Day 1 9:00 am to 10:30 am Presentation and Critical Evaluation of the Core Infectious Disease Ontology Lindsay Cowell 10:30 am to 11:00 am Coffee break 11:00 am to 12:30 pm Presentation and Critical Evaluation of the Vaccine Ontology Yongun He 12:30 pm to 2:00 pm Lunch 2:00 pm to 3:00 pm Presentation and Critical Evaluation of the Tuberculosis Ontology Carol Dukes-Hamilton 3:00 pm to 4:00 pm Presentation and Critical Evaluation of the Staphylococcus aureus Ontology Vance Fowler 4:00 pm to 4:30 pm Coffee break 4:30 pm to 5:30 pm Presentation and Critical Evaluation of the Infective Endocarditis Ontology Sivaram Arabandi 5:30 pm to 7:00 pm Dinner 7:00 pm to 9:00 pm Ontologies in the Future of Infectious Disease Research A Discussion Introduced and Moderated by Christos Louis Day 2 9:00 am to 10:00 am Presentation and Critical Evaluation of the Vector-borne Disease Ontology Christos Louis 10:00 am to 11:00 am Presentation and Critical Evaluation of the Dengue Fever Ontology Saul Lozano-Fuentes 11:00 am to 11:30 am Coffee break 11:30 am to 12:30 pm Presentation and Critical Evaluation of the Influenza Ontology Richard Scheuermann 12:30 pm to 2:00 pm Working Lunch: Refine IDO to Better Support Interoperability of Extensions Barry Smith 2:00 pm to 3:00 pm Current Application Areas and Areas for New Development Alan Ruttenberg 3:00 pm to 4:00 pm Goals for the Coming Year Lindsay Cowell

Conclusion Biomedical and clinical research are becoming ever more reliant on the machine processing of data and information making progress in these fields ever more dependent on the availability of structured, logically consistent terminology resources.

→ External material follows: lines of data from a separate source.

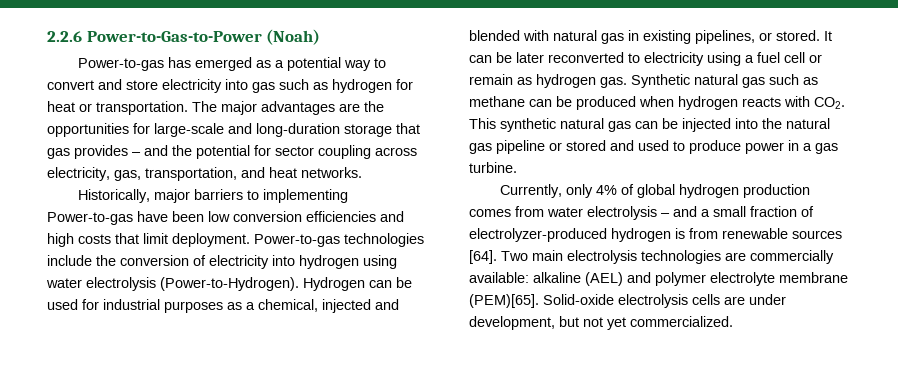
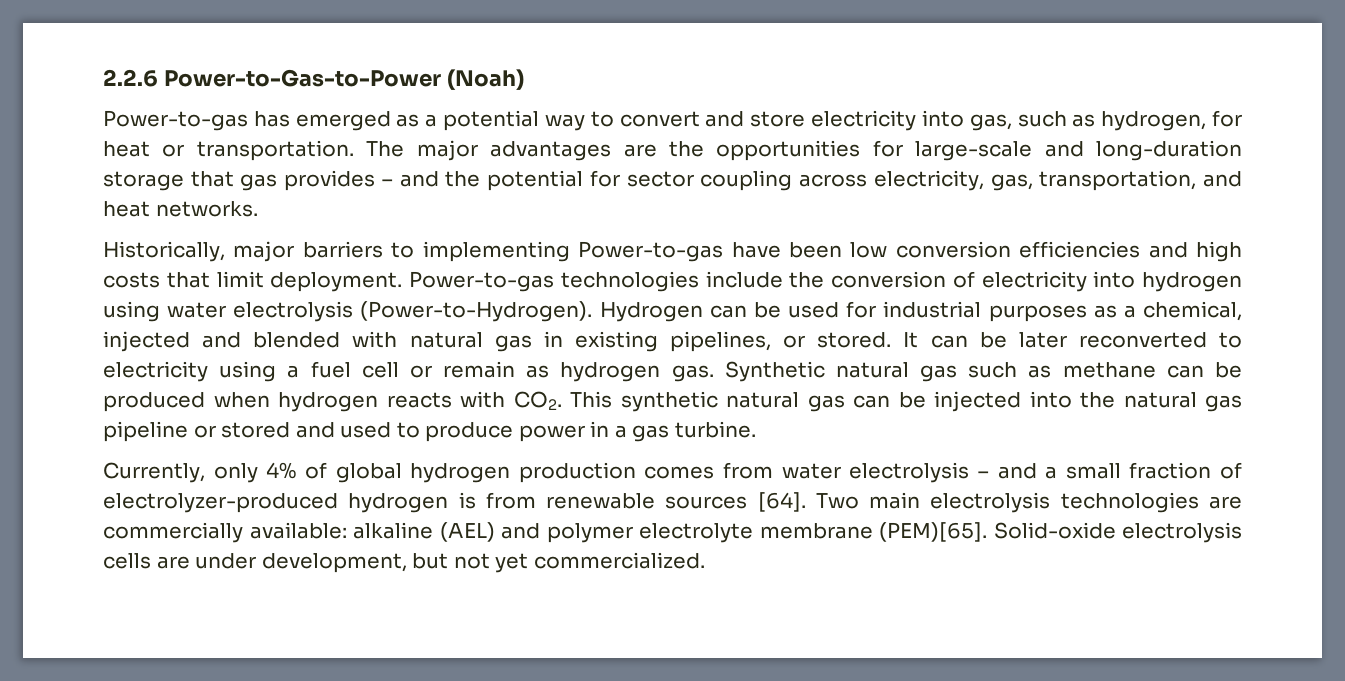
[252,79,392,93] gas such as hydrogen -> [969,111,1207,131] gas, such as hydrogen,

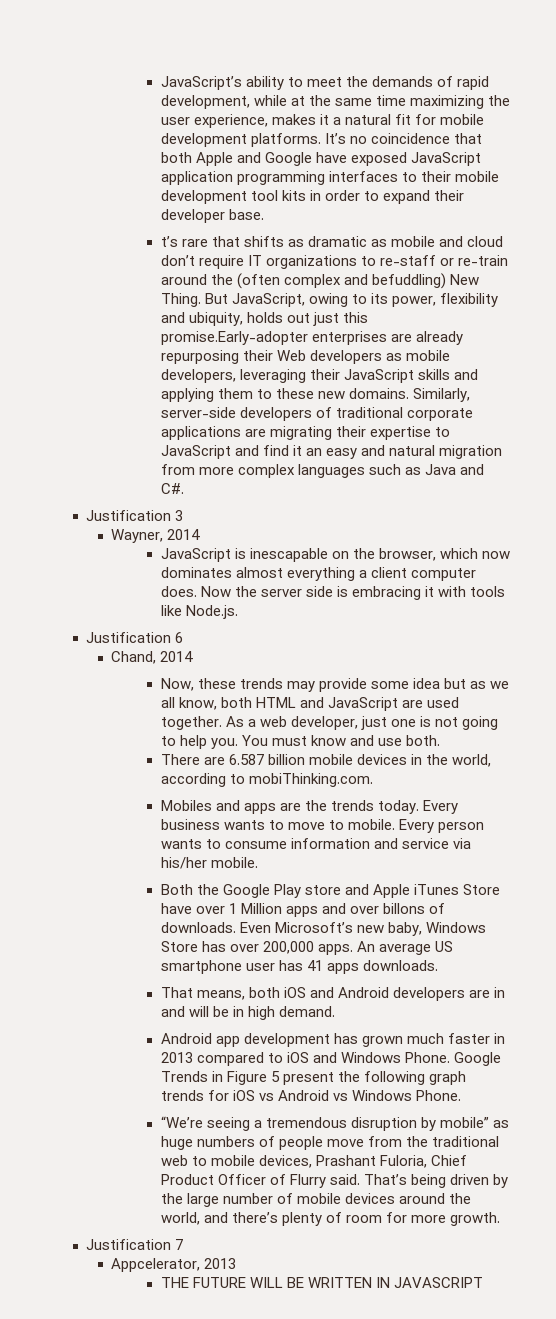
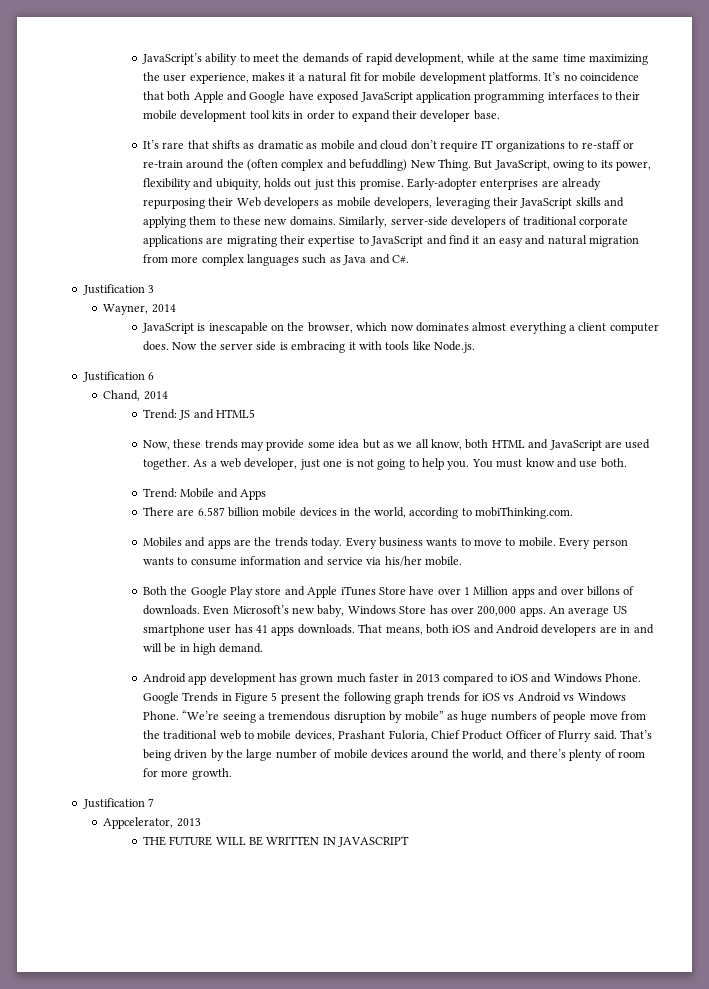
[160,236,178,247] t’s -> [142,140,159,149] It’s
[160,331,308,345] promise.Early-adopter -> [359,178,477,190] promise. Early-adopter
(194, 656) none -> [142,409,256,420] // Trend: JS and HTML5
(441, 740) none -> [142,488,267,500] // Trend: Mobile and Apps
(439, 965) // -> (355, 629) none
(462, 1095) // -> (179, 715) none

Until the IDO 2007 meeting, such resources were not available for the infectious disease domain. The IDO 2007 meeting was highly successful in laying the foundation for rapid progress toward the development of such resources by providing training for infectious disease researchers in ontology development and seeding formation of an Infectious Disease Ontology Consortium and development of a core Infectious Disease Ontology. To capitalize on the outcomes of this meeting and further advance the field of infectious disease ontology, we propose the IDO 2008 meeting with the specific goals of training more infectious disease researchers in ontology development, critically evaluating the ontology development work undertaken as a consequence of the IDO 2007 meeting, and expanding the Infectious Disease Ontology Consortium to connect the infectious disease ontology effort to more infectious disease research communities and information resources. We have outlined a set of meeting goals, a strategy for attaining these goals and a specific meeting schedule that we believe will bring to maturity the ontology work begun at IDO 2007 and allow the resulting ontologies to meet the data and information processing needs of infectious disease research.